Francesco Schiavone per molti anni è stato al vertice del clan dei casalesi, conosciuto soprattutto come Sandokan, un soprannome dovuto, in particolare, ad una vaga somiglianza con l’attore Kabir Bedi che, negli anni Settanta, ha interpretato la tigre della Malesia in una famosa serie tv della Rai. Va detto che Schiavone, per la cronaca, ha avuto anche un secondo soprannome, a dirla tutta, meno lusinghiero e avventuroso del primo: Cicciariello.
Nell’ambiente malavitoso della Campania non è raro che i criminali abbiano dei soprannomi, basta leggere Gomorra di Roberto Saviano, per farsi un’idea degli appellativi bizzarri che sono stati affibbiati ai boss più pericolosi, da Raffaele Cutolo, che era chiamato ‘o Professore (perché in cella era l’unico a saper leggere) a Francesco Bidognetti, detto Cicciotto di Mezzanotte fino a Pasquale Barra, detto l’animale – di lui abbiamo parlato a proposito della spaventosa morte di Frank Turatello, in carcere.

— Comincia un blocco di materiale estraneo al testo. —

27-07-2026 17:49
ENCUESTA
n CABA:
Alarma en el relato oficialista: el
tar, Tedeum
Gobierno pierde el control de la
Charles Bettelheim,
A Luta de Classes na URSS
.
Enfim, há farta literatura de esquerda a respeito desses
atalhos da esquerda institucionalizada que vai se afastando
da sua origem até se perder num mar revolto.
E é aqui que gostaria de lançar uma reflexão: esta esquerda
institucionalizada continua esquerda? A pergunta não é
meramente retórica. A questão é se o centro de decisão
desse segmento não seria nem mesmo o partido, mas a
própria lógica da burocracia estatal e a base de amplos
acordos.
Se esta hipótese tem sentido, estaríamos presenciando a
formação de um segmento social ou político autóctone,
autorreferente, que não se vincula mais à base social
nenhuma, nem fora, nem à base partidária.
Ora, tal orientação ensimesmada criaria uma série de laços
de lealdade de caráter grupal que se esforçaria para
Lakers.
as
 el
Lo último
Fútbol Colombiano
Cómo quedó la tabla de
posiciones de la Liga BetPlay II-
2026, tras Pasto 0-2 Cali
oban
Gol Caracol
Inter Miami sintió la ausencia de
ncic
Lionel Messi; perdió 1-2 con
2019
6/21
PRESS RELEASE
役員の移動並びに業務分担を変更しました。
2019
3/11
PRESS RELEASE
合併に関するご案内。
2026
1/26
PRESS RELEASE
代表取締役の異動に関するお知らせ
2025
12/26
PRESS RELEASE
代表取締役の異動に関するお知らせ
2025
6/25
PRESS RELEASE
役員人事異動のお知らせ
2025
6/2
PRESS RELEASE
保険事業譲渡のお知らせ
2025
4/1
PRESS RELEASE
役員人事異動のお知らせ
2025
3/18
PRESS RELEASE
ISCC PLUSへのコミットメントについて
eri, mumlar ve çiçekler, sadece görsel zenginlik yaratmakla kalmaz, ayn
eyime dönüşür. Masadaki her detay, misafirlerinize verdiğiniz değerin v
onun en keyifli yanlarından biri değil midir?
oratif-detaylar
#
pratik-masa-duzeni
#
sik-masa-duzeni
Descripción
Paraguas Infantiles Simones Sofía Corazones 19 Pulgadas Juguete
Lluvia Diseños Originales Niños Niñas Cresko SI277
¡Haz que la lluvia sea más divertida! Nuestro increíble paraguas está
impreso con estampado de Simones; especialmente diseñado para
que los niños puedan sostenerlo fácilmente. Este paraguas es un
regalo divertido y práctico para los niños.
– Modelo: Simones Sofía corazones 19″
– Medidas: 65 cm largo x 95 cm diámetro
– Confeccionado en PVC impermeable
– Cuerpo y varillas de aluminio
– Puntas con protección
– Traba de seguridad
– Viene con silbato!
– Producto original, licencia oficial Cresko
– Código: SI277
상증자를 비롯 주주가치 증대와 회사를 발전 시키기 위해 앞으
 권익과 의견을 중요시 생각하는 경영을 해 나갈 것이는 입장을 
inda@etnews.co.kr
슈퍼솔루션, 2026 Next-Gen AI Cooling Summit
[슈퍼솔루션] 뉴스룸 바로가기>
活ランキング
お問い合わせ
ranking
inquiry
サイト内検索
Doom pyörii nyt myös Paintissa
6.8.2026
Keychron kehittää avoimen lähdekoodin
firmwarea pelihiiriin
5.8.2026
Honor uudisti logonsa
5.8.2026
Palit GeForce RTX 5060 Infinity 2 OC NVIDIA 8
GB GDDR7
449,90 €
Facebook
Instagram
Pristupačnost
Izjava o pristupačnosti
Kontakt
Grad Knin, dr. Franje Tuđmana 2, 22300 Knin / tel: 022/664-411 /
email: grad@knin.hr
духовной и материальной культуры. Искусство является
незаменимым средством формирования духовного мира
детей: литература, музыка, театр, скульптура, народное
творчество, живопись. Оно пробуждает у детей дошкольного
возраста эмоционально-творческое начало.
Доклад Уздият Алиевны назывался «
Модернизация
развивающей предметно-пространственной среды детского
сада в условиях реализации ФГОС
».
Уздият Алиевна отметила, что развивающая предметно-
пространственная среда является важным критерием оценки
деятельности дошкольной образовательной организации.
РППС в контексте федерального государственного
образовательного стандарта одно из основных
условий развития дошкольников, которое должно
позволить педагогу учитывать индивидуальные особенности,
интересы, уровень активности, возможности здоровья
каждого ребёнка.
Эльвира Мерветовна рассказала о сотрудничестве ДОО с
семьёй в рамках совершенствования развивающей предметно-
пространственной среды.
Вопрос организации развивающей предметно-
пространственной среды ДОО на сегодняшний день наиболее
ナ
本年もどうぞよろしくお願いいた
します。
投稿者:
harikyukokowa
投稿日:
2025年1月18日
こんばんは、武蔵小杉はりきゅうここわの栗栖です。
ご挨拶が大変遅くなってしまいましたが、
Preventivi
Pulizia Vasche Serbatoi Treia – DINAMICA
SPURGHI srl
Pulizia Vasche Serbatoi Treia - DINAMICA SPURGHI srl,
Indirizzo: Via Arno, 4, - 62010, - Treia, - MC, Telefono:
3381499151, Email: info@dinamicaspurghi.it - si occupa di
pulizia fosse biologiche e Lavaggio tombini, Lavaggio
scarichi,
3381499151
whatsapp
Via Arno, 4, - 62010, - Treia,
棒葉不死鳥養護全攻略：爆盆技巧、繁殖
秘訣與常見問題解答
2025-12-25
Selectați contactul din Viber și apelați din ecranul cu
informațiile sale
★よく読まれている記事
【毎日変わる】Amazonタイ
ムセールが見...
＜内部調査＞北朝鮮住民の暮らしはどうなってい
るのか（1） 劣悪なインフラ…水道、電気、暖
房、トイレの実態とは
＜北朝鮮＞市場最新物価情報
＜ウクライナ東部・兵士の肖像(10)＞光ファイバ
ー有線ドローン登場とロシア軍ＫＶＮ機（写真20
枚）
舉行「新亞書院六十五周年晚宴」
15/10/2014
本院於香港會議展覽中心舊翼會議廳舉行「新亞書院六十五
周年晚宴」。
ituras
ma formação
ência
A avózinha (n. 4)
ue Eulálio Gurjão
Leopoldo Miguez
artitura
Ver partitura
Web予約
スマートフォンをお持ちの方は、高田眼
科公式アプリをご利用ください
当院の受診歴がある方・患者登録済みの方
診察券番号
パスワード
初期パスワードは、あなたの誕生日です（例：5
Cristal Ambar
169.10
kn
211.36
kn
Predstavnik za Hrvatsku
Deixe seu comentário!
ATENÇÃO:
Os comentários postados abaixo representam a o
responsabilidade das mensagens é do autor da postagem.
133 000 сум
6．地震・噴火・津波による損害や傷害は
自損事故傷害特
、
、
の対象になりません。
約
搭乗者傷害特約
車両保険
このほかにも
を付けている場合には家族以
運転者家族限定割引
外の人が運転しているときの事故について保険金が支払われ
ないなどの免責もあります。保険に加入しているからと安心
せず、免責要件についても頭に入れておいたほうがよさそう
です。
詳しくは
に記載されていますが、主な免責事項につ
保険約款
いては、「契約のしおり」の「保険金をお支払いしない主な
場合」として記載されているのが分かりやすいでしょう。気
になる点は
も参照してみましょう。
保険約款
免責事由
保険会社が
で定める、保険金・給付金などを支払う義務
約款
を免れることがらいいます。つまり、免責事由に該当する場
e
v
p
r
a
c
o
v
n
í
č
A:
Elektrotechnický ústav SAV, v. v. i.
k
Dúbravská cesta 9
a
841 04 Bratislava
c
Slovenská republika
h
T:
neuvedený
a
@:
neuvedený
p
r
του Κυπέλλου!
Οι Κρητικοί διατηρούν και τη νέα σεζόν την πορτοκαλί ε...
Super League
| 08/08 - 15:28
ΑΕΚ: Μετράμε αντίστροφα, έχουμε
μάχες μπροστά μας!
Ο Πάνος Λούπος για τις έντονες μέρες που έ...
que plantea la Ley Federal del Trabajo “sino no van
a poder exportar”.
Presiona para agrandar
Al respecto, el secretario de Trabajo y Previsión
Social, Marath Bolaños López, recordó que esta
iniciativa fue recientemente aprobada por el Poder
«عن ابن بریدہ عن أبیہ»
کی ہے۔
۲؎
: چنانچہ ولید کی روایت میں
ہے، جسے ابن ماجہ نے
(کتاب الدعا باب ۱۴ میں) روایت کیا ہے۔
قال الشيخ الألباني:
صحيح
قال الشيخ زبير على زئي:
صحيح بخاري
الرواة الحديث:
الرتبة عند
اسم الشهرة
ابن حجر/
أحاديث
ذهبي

Tornando a Schiavone, oggi l’uomo ha 70 anni e, dopo aver guidato una delle organizzazioni criminali più potenti d’Italia, crimine per cui si trova da 26 anni in detenzione, ha deciso di diventare un collaboratore di giustizia.
La sua “carriera” criminale è iniziata come autista di Umberto Ammaturo, uno tra i più potenti boss della camorra negli anni ’70 e ’80. Successivamente arriva la promozione, rappresentata dall’entrata della Nuova Famiglia di Antonio Bardellino e Mario Iovine, in lotta con la Nuova Camorra Organizzata di Raffaele Cutolo.
Nel 1988, però, Bardellino viene ucciso in circostanze misteriose in Brasile. Un omicidio mai accertato, visto che il suo corpo non è stato ritrovato. Una morte che, stando alle ricostruzioni effettuate durante il processo Spartacus, sia stata ordinata proprio da Sandokan. Questo, infatti, con la scomparsa del boss, diventa il leader del clan dei casalesi.
Dopo vari tentativi di arresto, quello definitivo arriva l’11 luglio 1998., quando viene sorpreso all’interno di un rifugio nella sua Casal di Principe, in compagnia delle sue due figlie piccole avute durante la latitanza. Il provvedimento giudiziario a suo carico si è concluso, ovviamente, con la condanna all’ergastolo che sta scontando nel carcere de l’Aquila.
Ad oggi, dunque, ha deciso di collaborare con la giustizia e il suo intervento potrebbe aiutare a far luce su alcuni misteri irrisolti, come l’assassinio di Antonio Bardellino, o gli intrecci tra camorra e politica.